Decent start for Headlam pegged back by pressure on margins

FLOORCOVERINGS firm Headlam says it has enjoyed a good start to 2014.
Burt margins have fallen in both its UK and Contintal European operations.
In an interim management statement for the period from 1 January 2014 to 30 April 2014, the Coleshill company said trading during the first four months of 2014 maintained the improving trend that was evident during the final quarter of 2013.
During the period, group revenue increased by 8.9% compared with the previous year.
UK revenues increased by 11.1% with like for like performance improving by 8.9%.
Comparatives are calculated by reference to a weak period in 2013 which was influenced by particularly unfavourable weather during the first two months and lacklustre markets during months three and four.
Anecdotal evidence relating to the UK floorcovering market points to a slightly more buoyant environment.
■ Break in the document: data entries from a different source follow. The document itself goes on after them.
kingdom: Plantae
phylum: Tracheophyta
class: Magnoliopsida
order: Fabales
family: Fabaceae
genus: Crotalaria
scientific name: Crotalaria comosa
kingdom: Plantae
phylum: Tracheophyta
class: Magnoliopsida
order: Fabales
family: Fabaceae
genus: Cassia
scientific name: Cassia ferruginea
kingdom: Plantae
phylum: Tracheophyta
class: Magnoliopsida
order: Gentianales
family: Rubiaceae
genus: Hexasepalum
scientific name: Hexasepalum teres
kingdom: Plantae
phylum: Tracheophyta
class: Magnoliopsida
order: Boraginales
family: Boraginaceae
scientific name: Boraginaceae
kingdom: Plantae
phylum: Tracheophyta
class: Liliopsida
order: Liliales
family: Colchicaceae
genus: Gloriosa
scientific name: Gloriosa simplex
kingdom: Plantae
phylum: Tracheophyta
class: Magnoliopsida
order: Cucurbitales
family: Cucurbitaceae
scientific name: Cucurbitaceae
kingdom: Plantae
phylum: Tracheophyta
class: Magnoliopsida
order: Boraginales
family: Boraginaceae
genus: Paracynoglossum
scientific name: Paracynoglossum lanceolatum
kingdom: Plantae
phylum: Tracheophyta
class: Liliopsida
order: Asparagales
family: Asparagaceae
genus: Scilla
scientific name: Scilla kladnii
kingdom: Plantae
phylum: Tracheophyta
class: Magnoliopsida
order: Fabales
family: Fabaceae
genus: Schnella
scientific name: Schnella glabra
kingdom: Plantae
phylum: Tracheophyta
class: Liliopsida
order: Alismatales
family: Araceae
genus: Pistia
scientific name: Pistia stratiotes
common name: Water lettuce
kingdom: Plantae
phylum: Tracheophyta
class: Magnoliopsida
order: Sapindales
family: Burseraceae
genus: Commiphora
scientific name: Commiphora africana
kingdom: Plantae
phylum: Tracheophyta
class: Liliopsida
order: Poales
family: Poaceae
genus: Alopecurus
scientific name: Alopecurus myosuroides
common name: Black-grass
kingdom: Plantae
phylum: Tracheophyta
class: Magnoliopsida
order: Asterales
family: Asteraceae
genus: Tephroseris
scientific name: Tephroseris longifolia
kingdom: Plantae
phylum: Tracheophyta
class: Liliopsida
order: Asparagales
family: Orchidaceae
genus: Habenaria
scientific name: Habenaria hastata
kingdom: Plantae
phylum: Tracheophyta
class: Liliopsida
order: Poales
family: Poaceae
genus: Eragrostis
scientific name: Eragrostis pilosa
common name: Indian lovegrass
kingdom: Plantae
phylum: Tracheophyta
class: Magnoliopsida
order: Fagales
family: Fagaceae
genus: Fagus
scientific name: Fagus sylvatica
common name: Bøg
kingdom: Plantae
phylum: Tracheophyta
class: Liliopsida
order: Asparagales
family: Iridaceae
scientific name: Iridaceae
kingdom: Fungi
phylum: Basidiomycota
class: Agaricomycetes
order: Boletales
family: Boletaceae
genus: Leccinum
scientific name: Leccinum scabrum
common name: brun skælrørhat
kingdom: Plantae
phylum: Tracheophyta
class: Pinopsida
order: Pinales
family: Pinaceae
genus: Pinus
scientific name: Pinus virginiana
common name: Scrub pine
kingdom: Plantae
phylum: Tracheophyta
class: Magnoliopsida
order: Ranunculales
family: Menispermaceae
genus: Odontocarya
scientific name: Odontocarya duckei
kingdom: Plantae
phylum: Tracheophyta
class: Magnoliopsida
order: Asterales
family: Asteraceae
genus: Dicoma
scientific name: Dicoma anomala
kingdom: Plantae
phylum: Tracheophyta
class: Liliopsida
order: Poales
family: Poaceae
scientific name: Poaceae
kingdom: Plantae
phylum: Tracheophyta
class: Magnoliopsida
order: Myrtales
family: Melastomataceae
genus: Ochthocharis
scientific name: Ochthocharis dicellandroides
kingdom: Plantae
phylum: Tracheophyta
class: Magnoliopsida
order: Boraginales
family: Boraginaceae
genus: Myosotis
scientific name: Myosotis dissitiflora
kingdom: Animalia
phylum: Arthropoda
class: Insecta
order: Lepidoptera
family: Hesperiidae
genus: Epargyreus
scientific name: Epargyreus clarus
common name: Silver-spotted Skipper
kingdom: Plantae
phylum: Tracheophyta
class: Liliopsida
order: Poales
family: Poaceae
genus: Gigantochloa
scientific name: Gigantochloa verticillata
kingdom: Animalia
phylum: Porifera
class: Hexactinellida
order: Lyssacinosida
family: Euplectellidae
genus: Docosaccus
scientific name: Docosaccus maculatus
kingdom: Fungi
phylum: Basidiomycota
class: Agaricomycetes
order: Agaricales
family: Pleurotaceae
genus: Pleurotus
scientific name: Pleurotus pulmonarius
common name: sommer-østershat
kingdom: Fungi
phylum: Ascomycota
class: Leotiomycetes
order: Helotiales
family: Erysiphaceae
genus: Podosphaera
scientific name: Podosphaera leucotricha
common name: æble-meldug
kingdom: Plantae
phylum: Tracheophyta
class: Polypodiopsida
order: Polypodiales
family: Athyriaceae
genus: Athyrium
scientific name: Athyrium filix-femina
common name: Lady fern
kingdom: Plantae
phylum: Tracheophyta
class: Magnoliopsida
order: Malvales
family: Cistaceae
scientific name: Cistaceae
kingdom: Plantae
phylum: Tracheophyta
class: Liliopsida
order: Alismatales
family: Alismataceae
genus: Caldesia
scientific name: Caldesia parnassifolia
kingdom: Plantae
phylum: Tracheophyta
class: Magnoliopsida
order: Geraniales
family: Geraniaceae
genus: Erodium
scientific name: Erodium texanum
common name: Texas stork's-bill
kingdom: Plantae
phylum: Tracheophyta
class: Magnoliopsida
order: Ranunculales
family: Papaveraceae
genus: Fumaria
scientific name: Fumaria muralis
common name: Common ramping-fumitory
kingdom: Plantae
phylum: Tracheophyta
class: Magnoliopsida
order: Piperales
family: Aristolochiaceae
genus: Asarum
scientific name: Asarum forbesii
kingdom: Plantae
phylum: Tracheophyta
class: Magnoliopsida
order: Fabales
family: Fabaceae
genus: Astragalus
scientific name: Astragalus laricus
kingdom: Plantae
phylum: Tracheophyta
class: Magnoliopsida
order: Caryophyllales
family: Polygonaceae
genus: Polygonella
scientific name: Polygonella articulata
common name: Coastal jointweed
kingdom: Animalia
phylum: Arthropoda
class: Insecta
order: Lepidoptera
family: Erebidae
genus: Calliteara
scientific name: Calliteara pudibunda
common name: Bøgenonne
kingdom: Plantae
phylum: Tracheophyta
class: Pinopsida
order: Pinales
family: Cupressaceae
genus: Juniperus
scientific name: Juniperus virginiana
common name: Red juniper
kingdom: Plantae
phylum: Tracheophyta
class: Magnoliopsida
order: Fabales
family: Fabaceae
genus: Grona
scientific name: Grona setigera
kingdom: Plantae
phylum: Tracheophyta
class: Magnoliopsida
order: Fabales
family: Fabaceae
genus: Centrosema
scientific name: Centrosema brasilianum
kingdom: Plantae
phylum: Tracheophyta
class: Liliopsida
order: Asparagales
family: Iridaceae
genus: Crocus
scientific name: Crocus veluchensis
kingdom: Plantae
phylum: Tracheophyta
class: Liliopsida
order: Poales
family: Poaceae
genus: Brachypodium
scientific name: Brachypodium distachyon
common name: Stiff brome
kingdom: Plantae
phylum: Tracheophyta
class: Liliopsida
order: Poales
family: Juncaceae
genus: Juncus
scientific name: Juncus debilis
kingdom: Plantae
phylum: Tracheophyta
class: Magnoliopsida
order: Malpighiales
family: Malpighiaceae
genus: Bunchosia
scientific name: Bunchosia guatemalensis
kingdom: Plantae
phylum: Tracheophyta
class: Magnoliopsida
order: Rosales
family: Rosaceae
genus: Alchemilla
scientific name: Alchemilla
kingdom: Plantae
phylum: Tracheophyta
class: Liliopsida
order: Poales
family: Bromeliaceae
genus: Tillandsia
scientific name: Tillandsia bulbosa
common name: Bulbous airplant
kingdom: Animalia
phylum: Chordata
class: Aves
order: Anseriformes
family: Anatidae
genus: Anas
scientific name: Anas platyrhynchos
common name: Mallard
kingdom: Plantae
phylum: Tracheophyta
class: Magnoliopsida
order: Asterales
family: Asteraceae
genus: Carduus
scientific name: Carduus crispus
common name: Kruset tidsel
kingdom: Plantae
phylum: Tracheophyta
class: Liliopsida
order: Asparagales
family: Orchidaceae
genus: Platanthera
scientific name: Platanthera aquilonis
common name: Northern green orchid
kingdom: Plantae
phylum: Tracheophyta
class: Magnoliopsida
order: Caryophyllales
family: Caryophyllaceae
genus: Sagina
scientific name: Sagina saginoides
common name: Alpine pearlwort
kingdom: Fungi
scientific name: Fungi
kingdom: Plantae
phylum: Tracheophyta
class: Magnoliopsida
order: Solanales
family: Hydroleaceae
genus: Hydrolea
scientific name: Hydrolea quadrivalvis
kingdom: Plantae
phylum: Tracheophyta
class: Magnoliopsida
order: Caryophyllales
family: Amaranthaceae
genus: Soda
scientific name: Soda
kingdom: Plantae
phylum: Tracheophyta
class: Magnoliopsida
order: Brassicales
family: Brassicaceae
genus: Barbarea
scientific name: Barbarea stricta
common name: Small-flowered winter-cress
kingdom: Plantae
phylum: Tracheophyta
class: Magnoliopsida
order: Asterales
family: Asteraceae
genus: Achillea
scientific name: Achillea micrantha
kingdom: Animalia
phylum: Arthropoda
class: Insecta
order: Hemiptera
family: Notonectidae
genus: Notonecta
Whilst the weaker comparatives are a flattering factor and the increased activity in the UK market during the first four months has been contributory, there is no doubt that the UK business has continued to grow market share during this period, Headlam says.
But it warns that despite the more positive trading environment, the market in the UK still remains very competitive and, as a consequence, gross margin improvement continues to be hindered.
Compared with the period in 2013, gross margin has fallen by 50 basis points, it said.
On the Continent, where markets remain difficult, revenue from itsDutch and French businesses increased by 3.2% and 2.3% respectively.
However, these improvements were offset by a weaker performance from its Swiss business whose revenue contracted by 3.6%.
As with the UK, the continental businesses have also seen a collective fall in gross margin during the period equating to 30 basis points.
Tony Brewer, Headlam’s group chief executive, said: “The group’s improved trading experience during the first four months has been very encouraging particularly since in the UK momentum has continued into May.
“Given the performance to date, the board are cautiously optimistic that the group’s internal financial objectives for 2014 could be exceeded.
“The cautious sentiment is due to a demanding second half objective and a need for floorcovering markets to show continued improvement.”